Laboratory of Precision Nanomedicine, Shmunis School of Biomedicine and Cancer, Research, George S. Wise Faculty of Life Sciences, Tel Aviv University, Tel Aviv, Israel; Department of Materials Sciences and Engineering, Iby and Aladar Fleischman Faculty of Engineering, Tel Aviv University, Tel Aviv, Israel; Center for Nanoscience and Nanotechnology, Tel Aviv University, Tel Aviv, Israel; Cancer Biology Research Center, Tel Aviv University, Tel Aviv, Israel; Department of Pharmaceutical and Pharmacological Sciences, University of Padua, Via F. Marzolo 5, 35131 Padua, Italy.
Int J Pharm. 2025 Feb 10;670:125169. doi: 10.1016/j.ijpharm.2025.125169. Epub 2025 Jan 3.
Macrophages are a pivotal immune cell population in the tumor microenvironment of colorectal cancer (CRC). Differently-polarized macrophages could be exploited to yield naturally-tailored biomimetic nanoparticles for CRC targeting. Here, membrane proteins were isolated from the THP-1 cell line, and anti-tumor macrophages (M1) were obtained from differentiation of THP-1. Membrane proteins were isolated from THP-1 and M1 and used to produce lipid nanovesicles (LNVs; T-LNVs and M1-LNVs) by microfluidic process, which were loaded with doxorubicin (DOXO). The DOXO loaded T-LNVs and M1-LNVs showed similar size (120-145 nm), PDI (0.11-0.28), zeta potential (-15 to -30 mV) and drug loading efficiency (65-75 %). Mass-spectrometry confirmed the presence of the membrane proteins in the LNVs. The abundance of proteins related to stealth properties, cancer targeting, endothelial adhesion and immune-related markers was significantly different in T-LNVs and M1-LNVs. Cell culture studies showed that M1-LNVs possessed higher cancer cell targeting, uptake and cytotoxicity compared to T-LNVs. In vivo studies performed with zebrafish embryos showed that M1-LNVs yielded higher cancer cell targeting and cytotoxicity while systemic cytotoxicity was lower compared to free DOXO. These findings confirm the potentiality and versatility of M1-LNVs for cancer treatment, which could be exploited as new avenue of nanoparticles-based therapies for precision medicine.
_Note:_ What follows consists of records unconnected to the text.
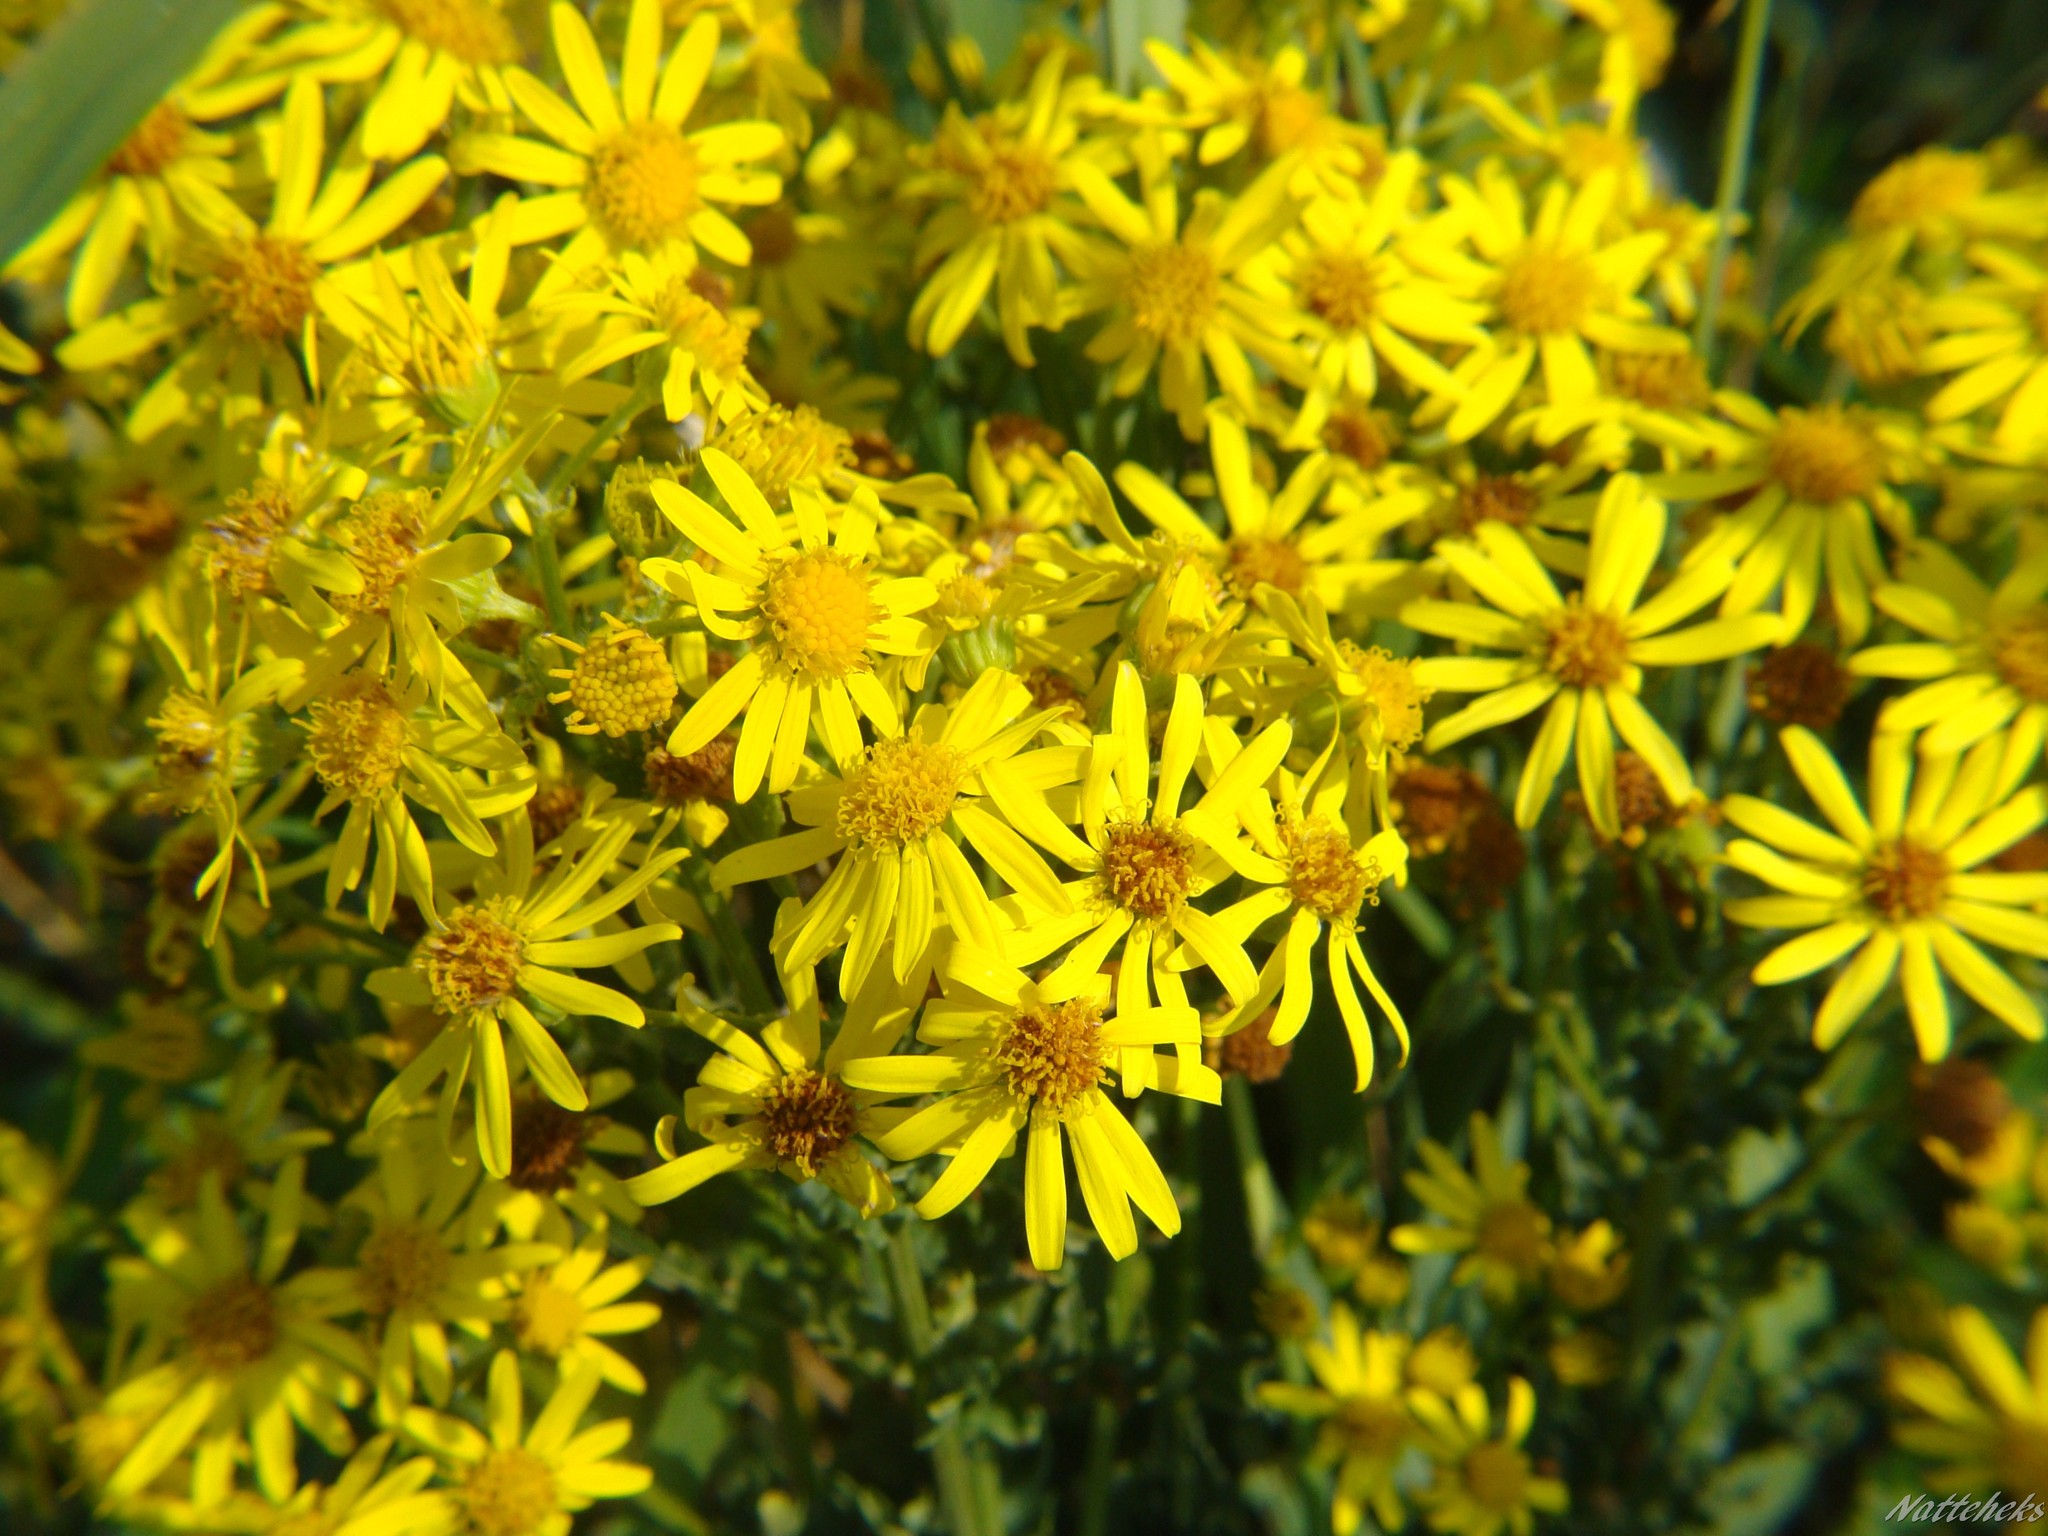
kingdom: Plantae
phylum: Tracheophyta
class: Magnoliopsida
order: Asterales
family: Asteraceae
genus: Jacobaea
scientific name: Jacobaea vulgaris
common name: Stinking willie
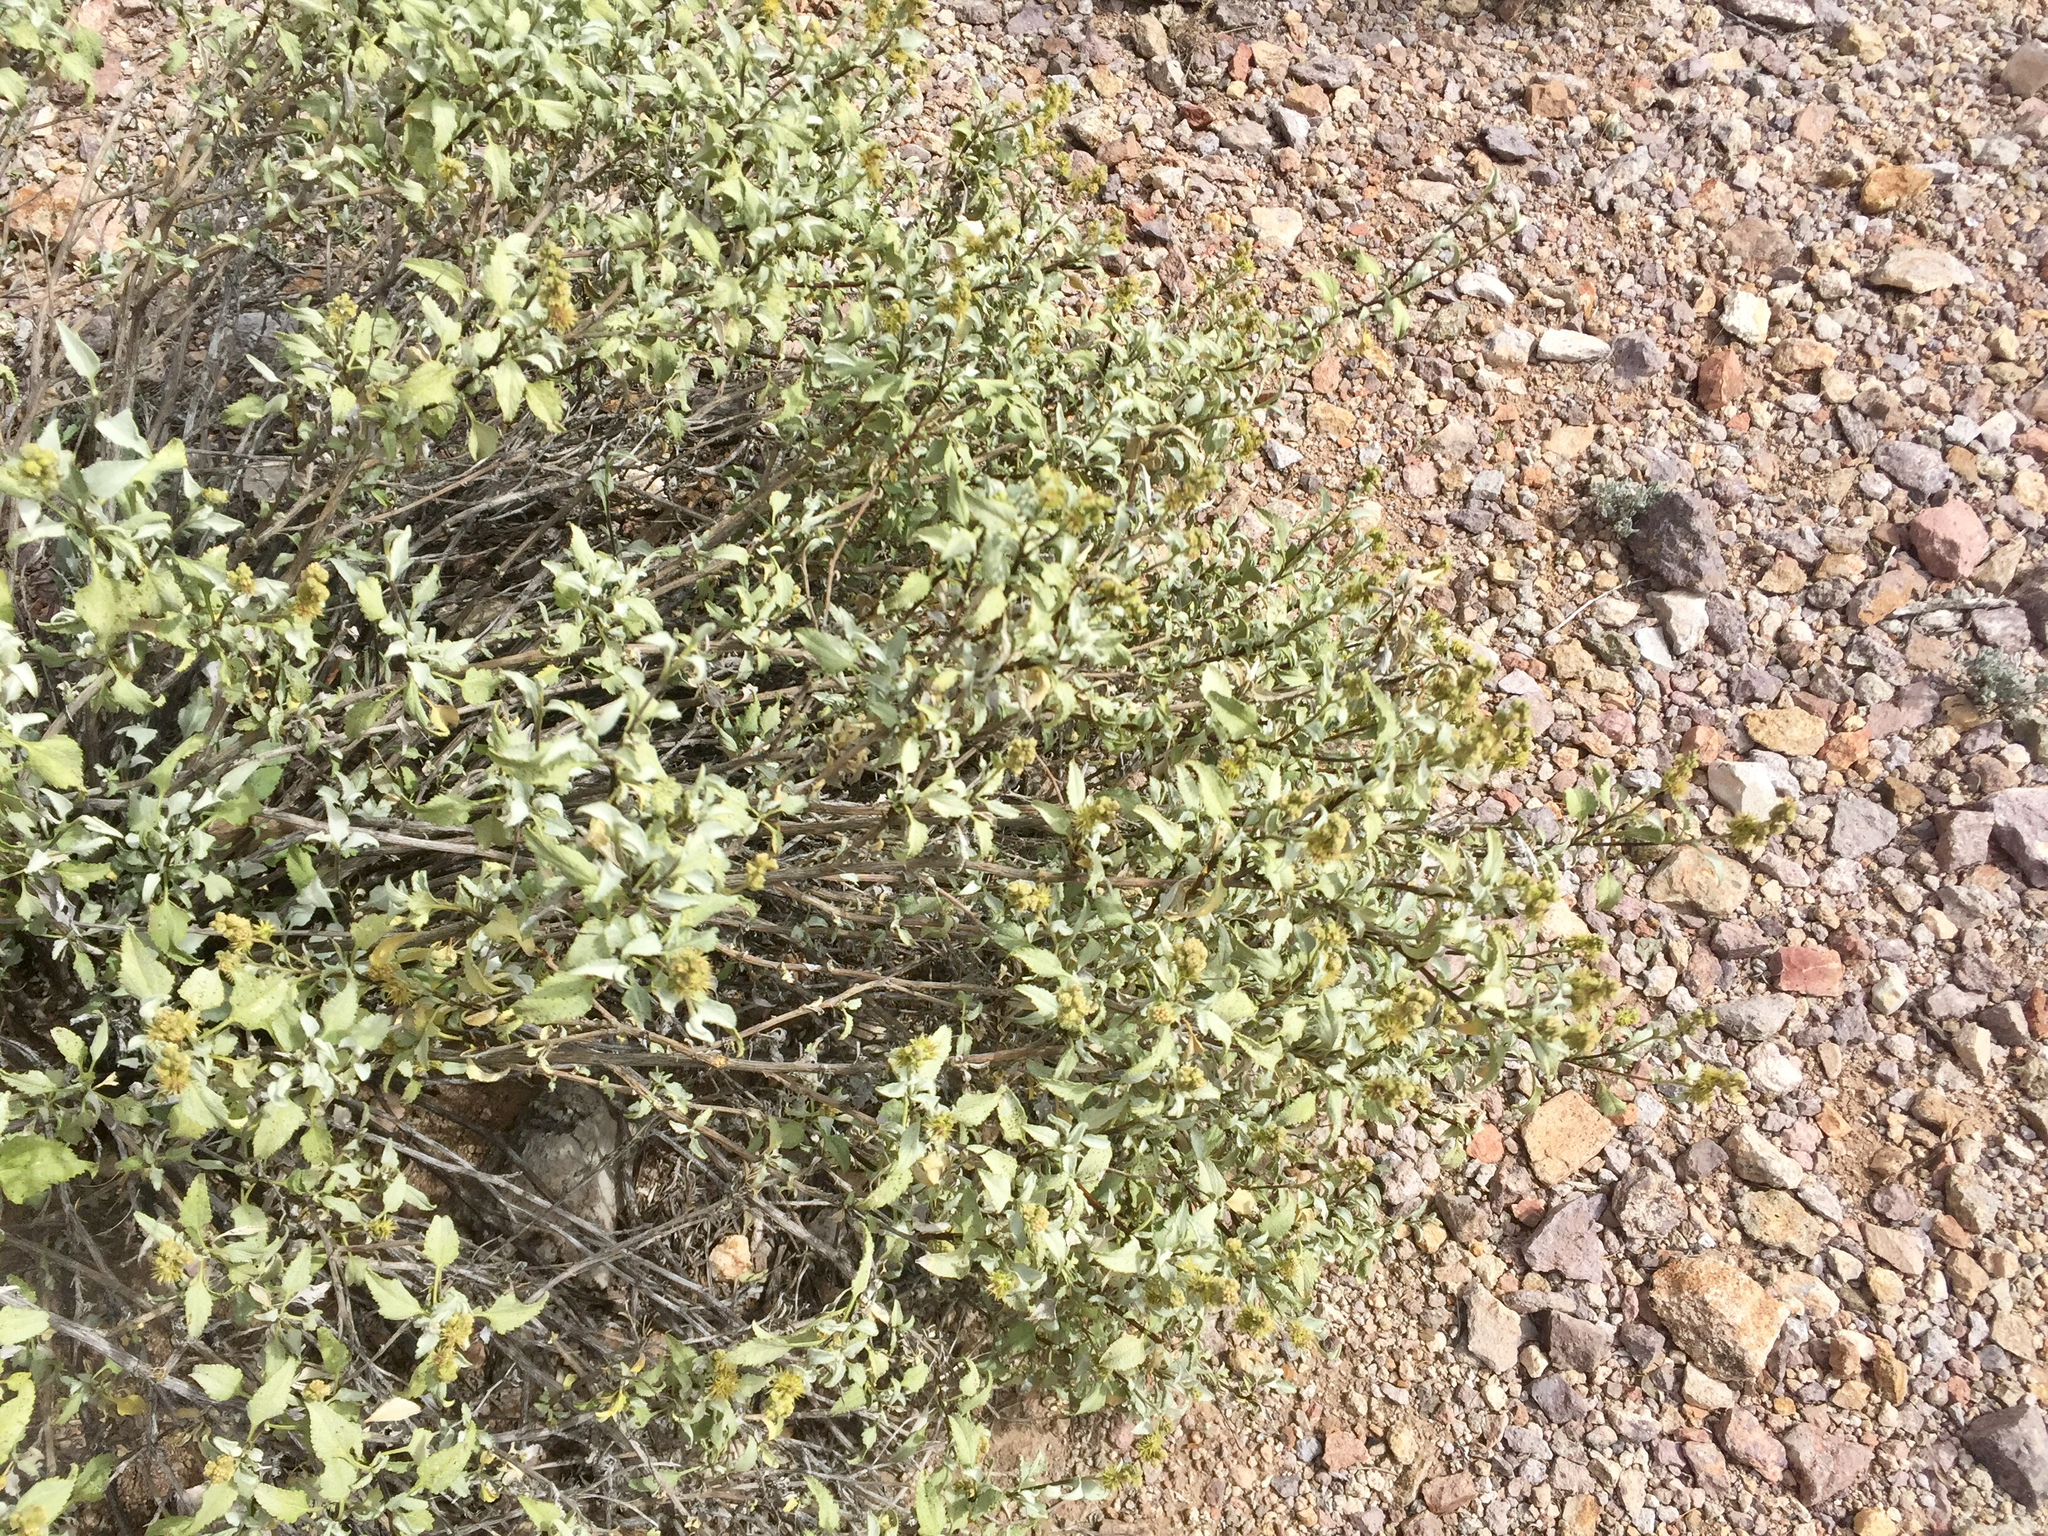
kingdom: Plantae
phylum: Tracheophyta
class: Magnoliopsida
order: Asterales
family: Asteraceae
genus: Ambrosia
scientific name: Ambrosia deltoidea
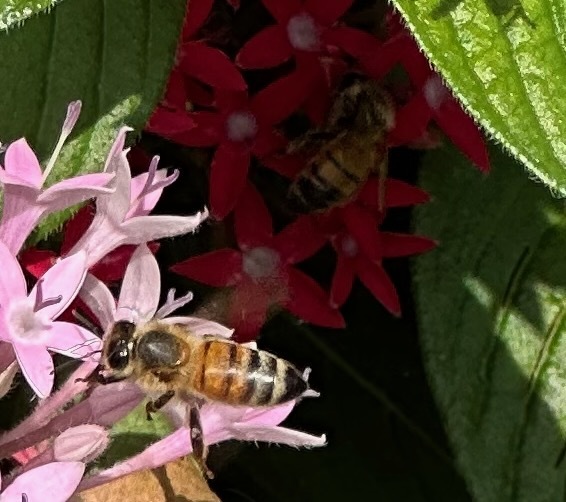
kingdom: Animalia
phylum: Arthropoda
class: Insecta
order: Hymenoptera
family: Apidae
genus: Apis
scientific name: Apis mellifera
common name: Honey bee
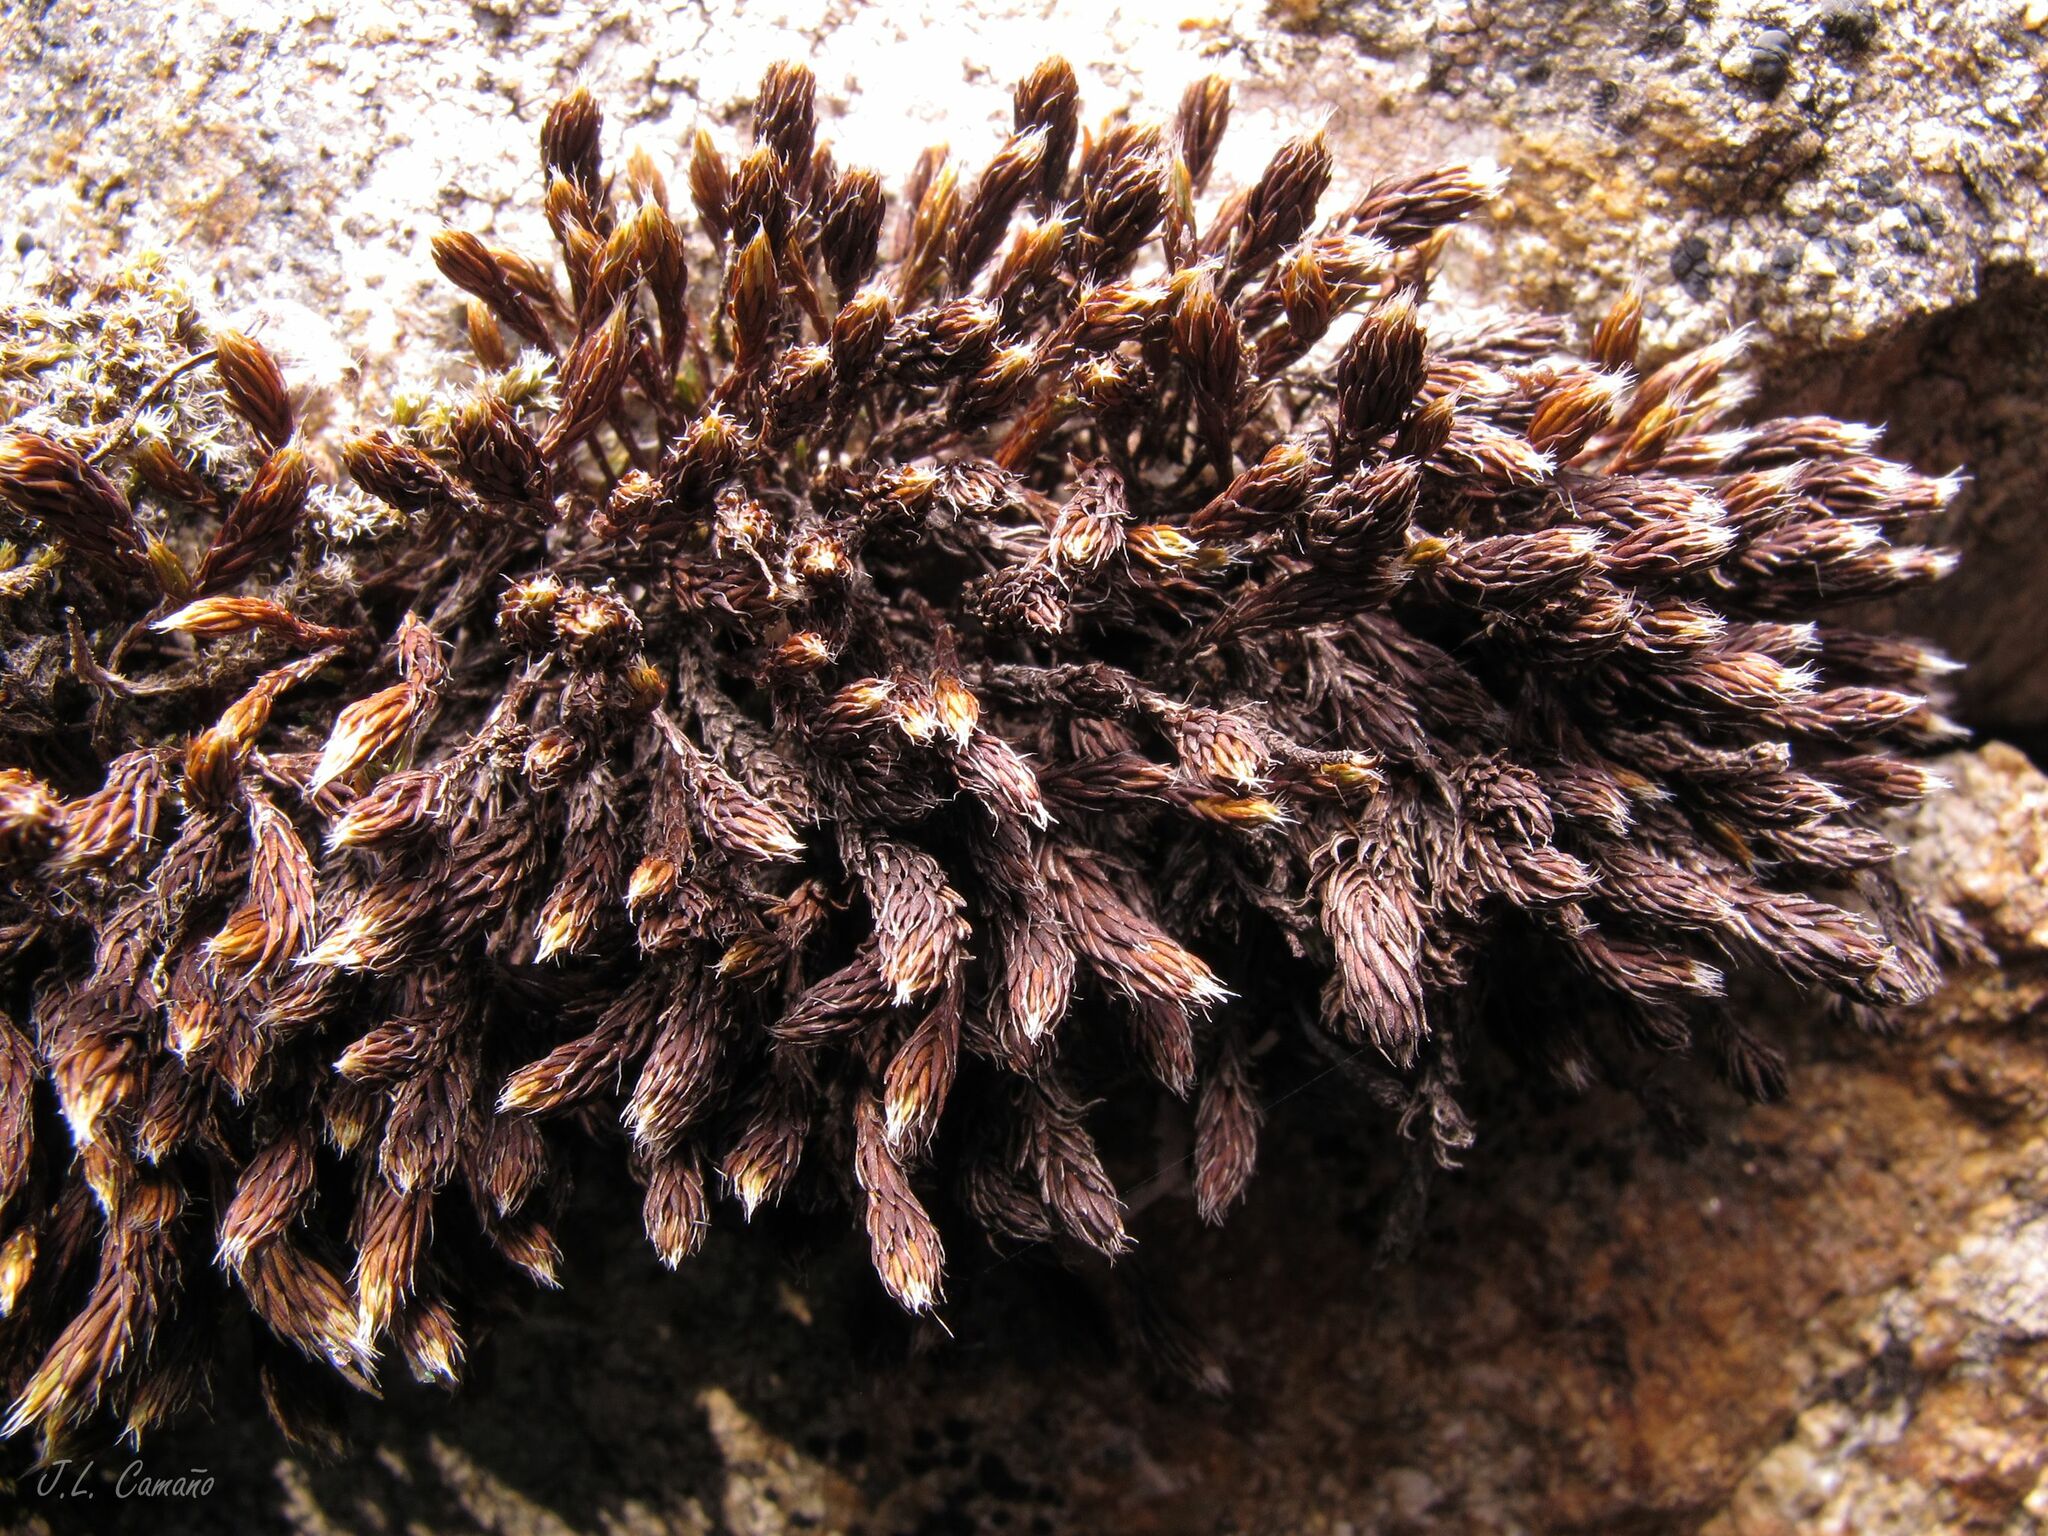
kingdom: Plantae
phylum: Bryophyta
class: Polytrichopsida
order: Polytrichales
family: Polytrichaceae
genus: Polytrichum
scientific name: Polytrichum piliferum
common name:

巨噬细胞是结直肠癌(CRC)肿瘤微环境中的关键免疫细胞群体。不同极化的巨噬细胞可用于制备天然定制的仿生纳米颗粒,用于靶向CRC。在这里,从THP-1细胞系中分离膜蛋白,并通过THP-1分化获得抗肿瘤巨噬细胞(M1)。从THP-1和M1中分离膜蛋白,并通过微流控工艺用于生产脂质纳米囊泡(LNVs;T-LNVs和M1-LNVs),这些纳米囊泡负载了阿霉素(DOXO)。负载DOXO的T-LNVs和M1-LNVs显示出相似的尺寸(120-145nm)、多分散指数(0.11-0.28)、zeta电位(-15至-30mV)和载药效率(65-75%)。质谱分析证实了LNVs中存在膜蛋白。与隐形特性、癌症靶向、内皮粘附和免疫相关标志物相关的蛋白质丰度在T-LNVs和M1-LNVs中有显著差异。细胞培养研究表明,与T-LNVs相比,M1-LNVs具有更高的癌细胞靶向性、摄取率和细胞毒性。对斑马鱼胚胎进行的体内研究表明,与游离DOXO相比,M1-LNVs具有更高的癌细胞靶向性和细胞毒性,而全身细胞毒性更低。这些发现证实了M1-LNVs在癌症治疗中的潜力和多功能性,可作为基于纳米颗粒的精准医学治疗新途径加以利用。